Dear Red Wings: Ken Holland strikes, Kucherov calls Larionov, and a quiz
Nikita Kucherov, who missed the entire regular season due to injury, returned in time for the playoffs to score 32 points in 23 games for Tampa. He was Yzerman’s 2nd-round, 58th overall pick in 2011. And get this: He called fellow Russian Igor Larionov after he won, according to Larionov’s son:
“I was at dinner with my dad yesterday and he got a (FaceTime) call from a random number. He picks it up and it’s Nikita Kucherov with the Stanley Cup. Kuch shouts ‘ты мой кумир, спасибо’ about 6 times. The translation of that is ‘You’re my idol, thank you.’ Coolest thing witnessed,” Igor Larionov II tweeted.
Definitely a big plus in the “do you like Kucherov” ledger.

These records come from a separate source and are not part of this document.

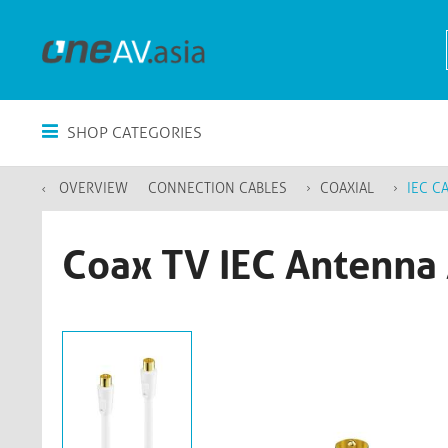
SHOP CATEGORIES
OVERVIEW
CONNECTION CABLES
COAXIAL
IEC C
Coax TV IEC Antenna 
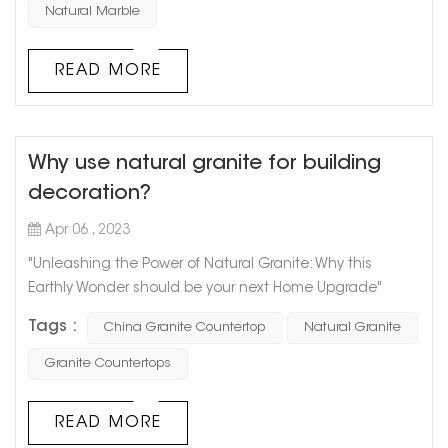
main types of natural stone used in architectural
Natural Marble
decoration: granite and marble. Natural stone has a
unique texture, which requires waxing and other care in
READ MORE
daily u...
Why use natural granite for building
decoration?
Apr 06 , 2023
"Unleashing the Power of Natural Granite: Why this
Earthly Wonder should be your next Home Upgrade"
Granite has been used since ancient times and for
Tags :
China Granite Countertop
Natural Granite
good reason. This natural stone is a true marvel of nature
and a staple in modern home design. With its unique
Granite Countertops
texture and pattern, granite adds earthy appeal and
value to any space. Here’s why you should consider
READ MORE
natural granite for your next home r...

Sopel: Former Blackhawks teammates should be ‘telling the truth publicly’ about assault allegations – TSN.ca
“I understand that doing the right thing is hard,” said Sopel, who played three seasons with the Blackhawks before he was traded to the Atlanta Thrashers after the Cup championship in 2010.

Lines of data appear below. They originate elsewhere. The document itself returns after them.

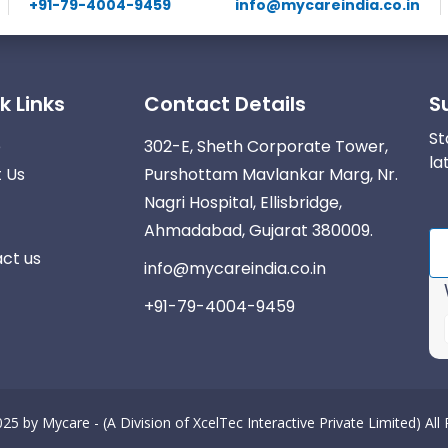
+91-79-4004-9459
info@mycareindia.co.in
k Links
Contact Details
S
St
e
302-E, Sheth Corporate Tower,
la
 Us
Purshottam Mavlankar Marg, Nr.
Nagri Hospital, Ellisbridge,
Ahmadabad, Gujarat 380009.
ct us
info@mycareindia.co.in
+91-79-4004-9459
025 by
Mycare - (A Division of XcelTec Interactive Private Limited)
All
r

“A lot of those guys who were on that 2009-10 team are still with the Blackhawks getting paid and they’re either still playing, or in broadcasting or coaching, management or scouting or being an ambassador for the team. That’s why they are not saying anything. Guys want to protect their jobs. But they should still be doing the right thing and telling the truth publicly about what happened.”
According to Sopel, every player knew. The details in this article are the clearest I’ve seen yet about who knew and when.
Data May Not Drive Play, But It Should Drive Decisions | Hockey Graphs
These are people who not only have a specialized knowledge in their area of expertise, but who are also comfortable working and communicating with others that might have adjacent or complementary domain expertise. Contrast that with a team of I’s that are subject matter experts in a very narrow field, but that can’t communicate that knowledge to others outside of that field.
The ideal data science team needs not only specialized skills, but also the ability to translate and communicate with decision-makers in the organization. This is especially important when the decision-makers don’t have the same level of expertise when it comes to data management, data analysis, or even basic statistics and probabilities. This is true in the business world, and it is certainly true in the hockey world.
This is a fantastic article. Over the years of writing about hockey, often using statistics, I’ve learned that how you communicate your analysis is even more important than how you do the analysis.
The “Team of Ts” concept is really interesting, and I think it’s a great way to think about how to build a front office.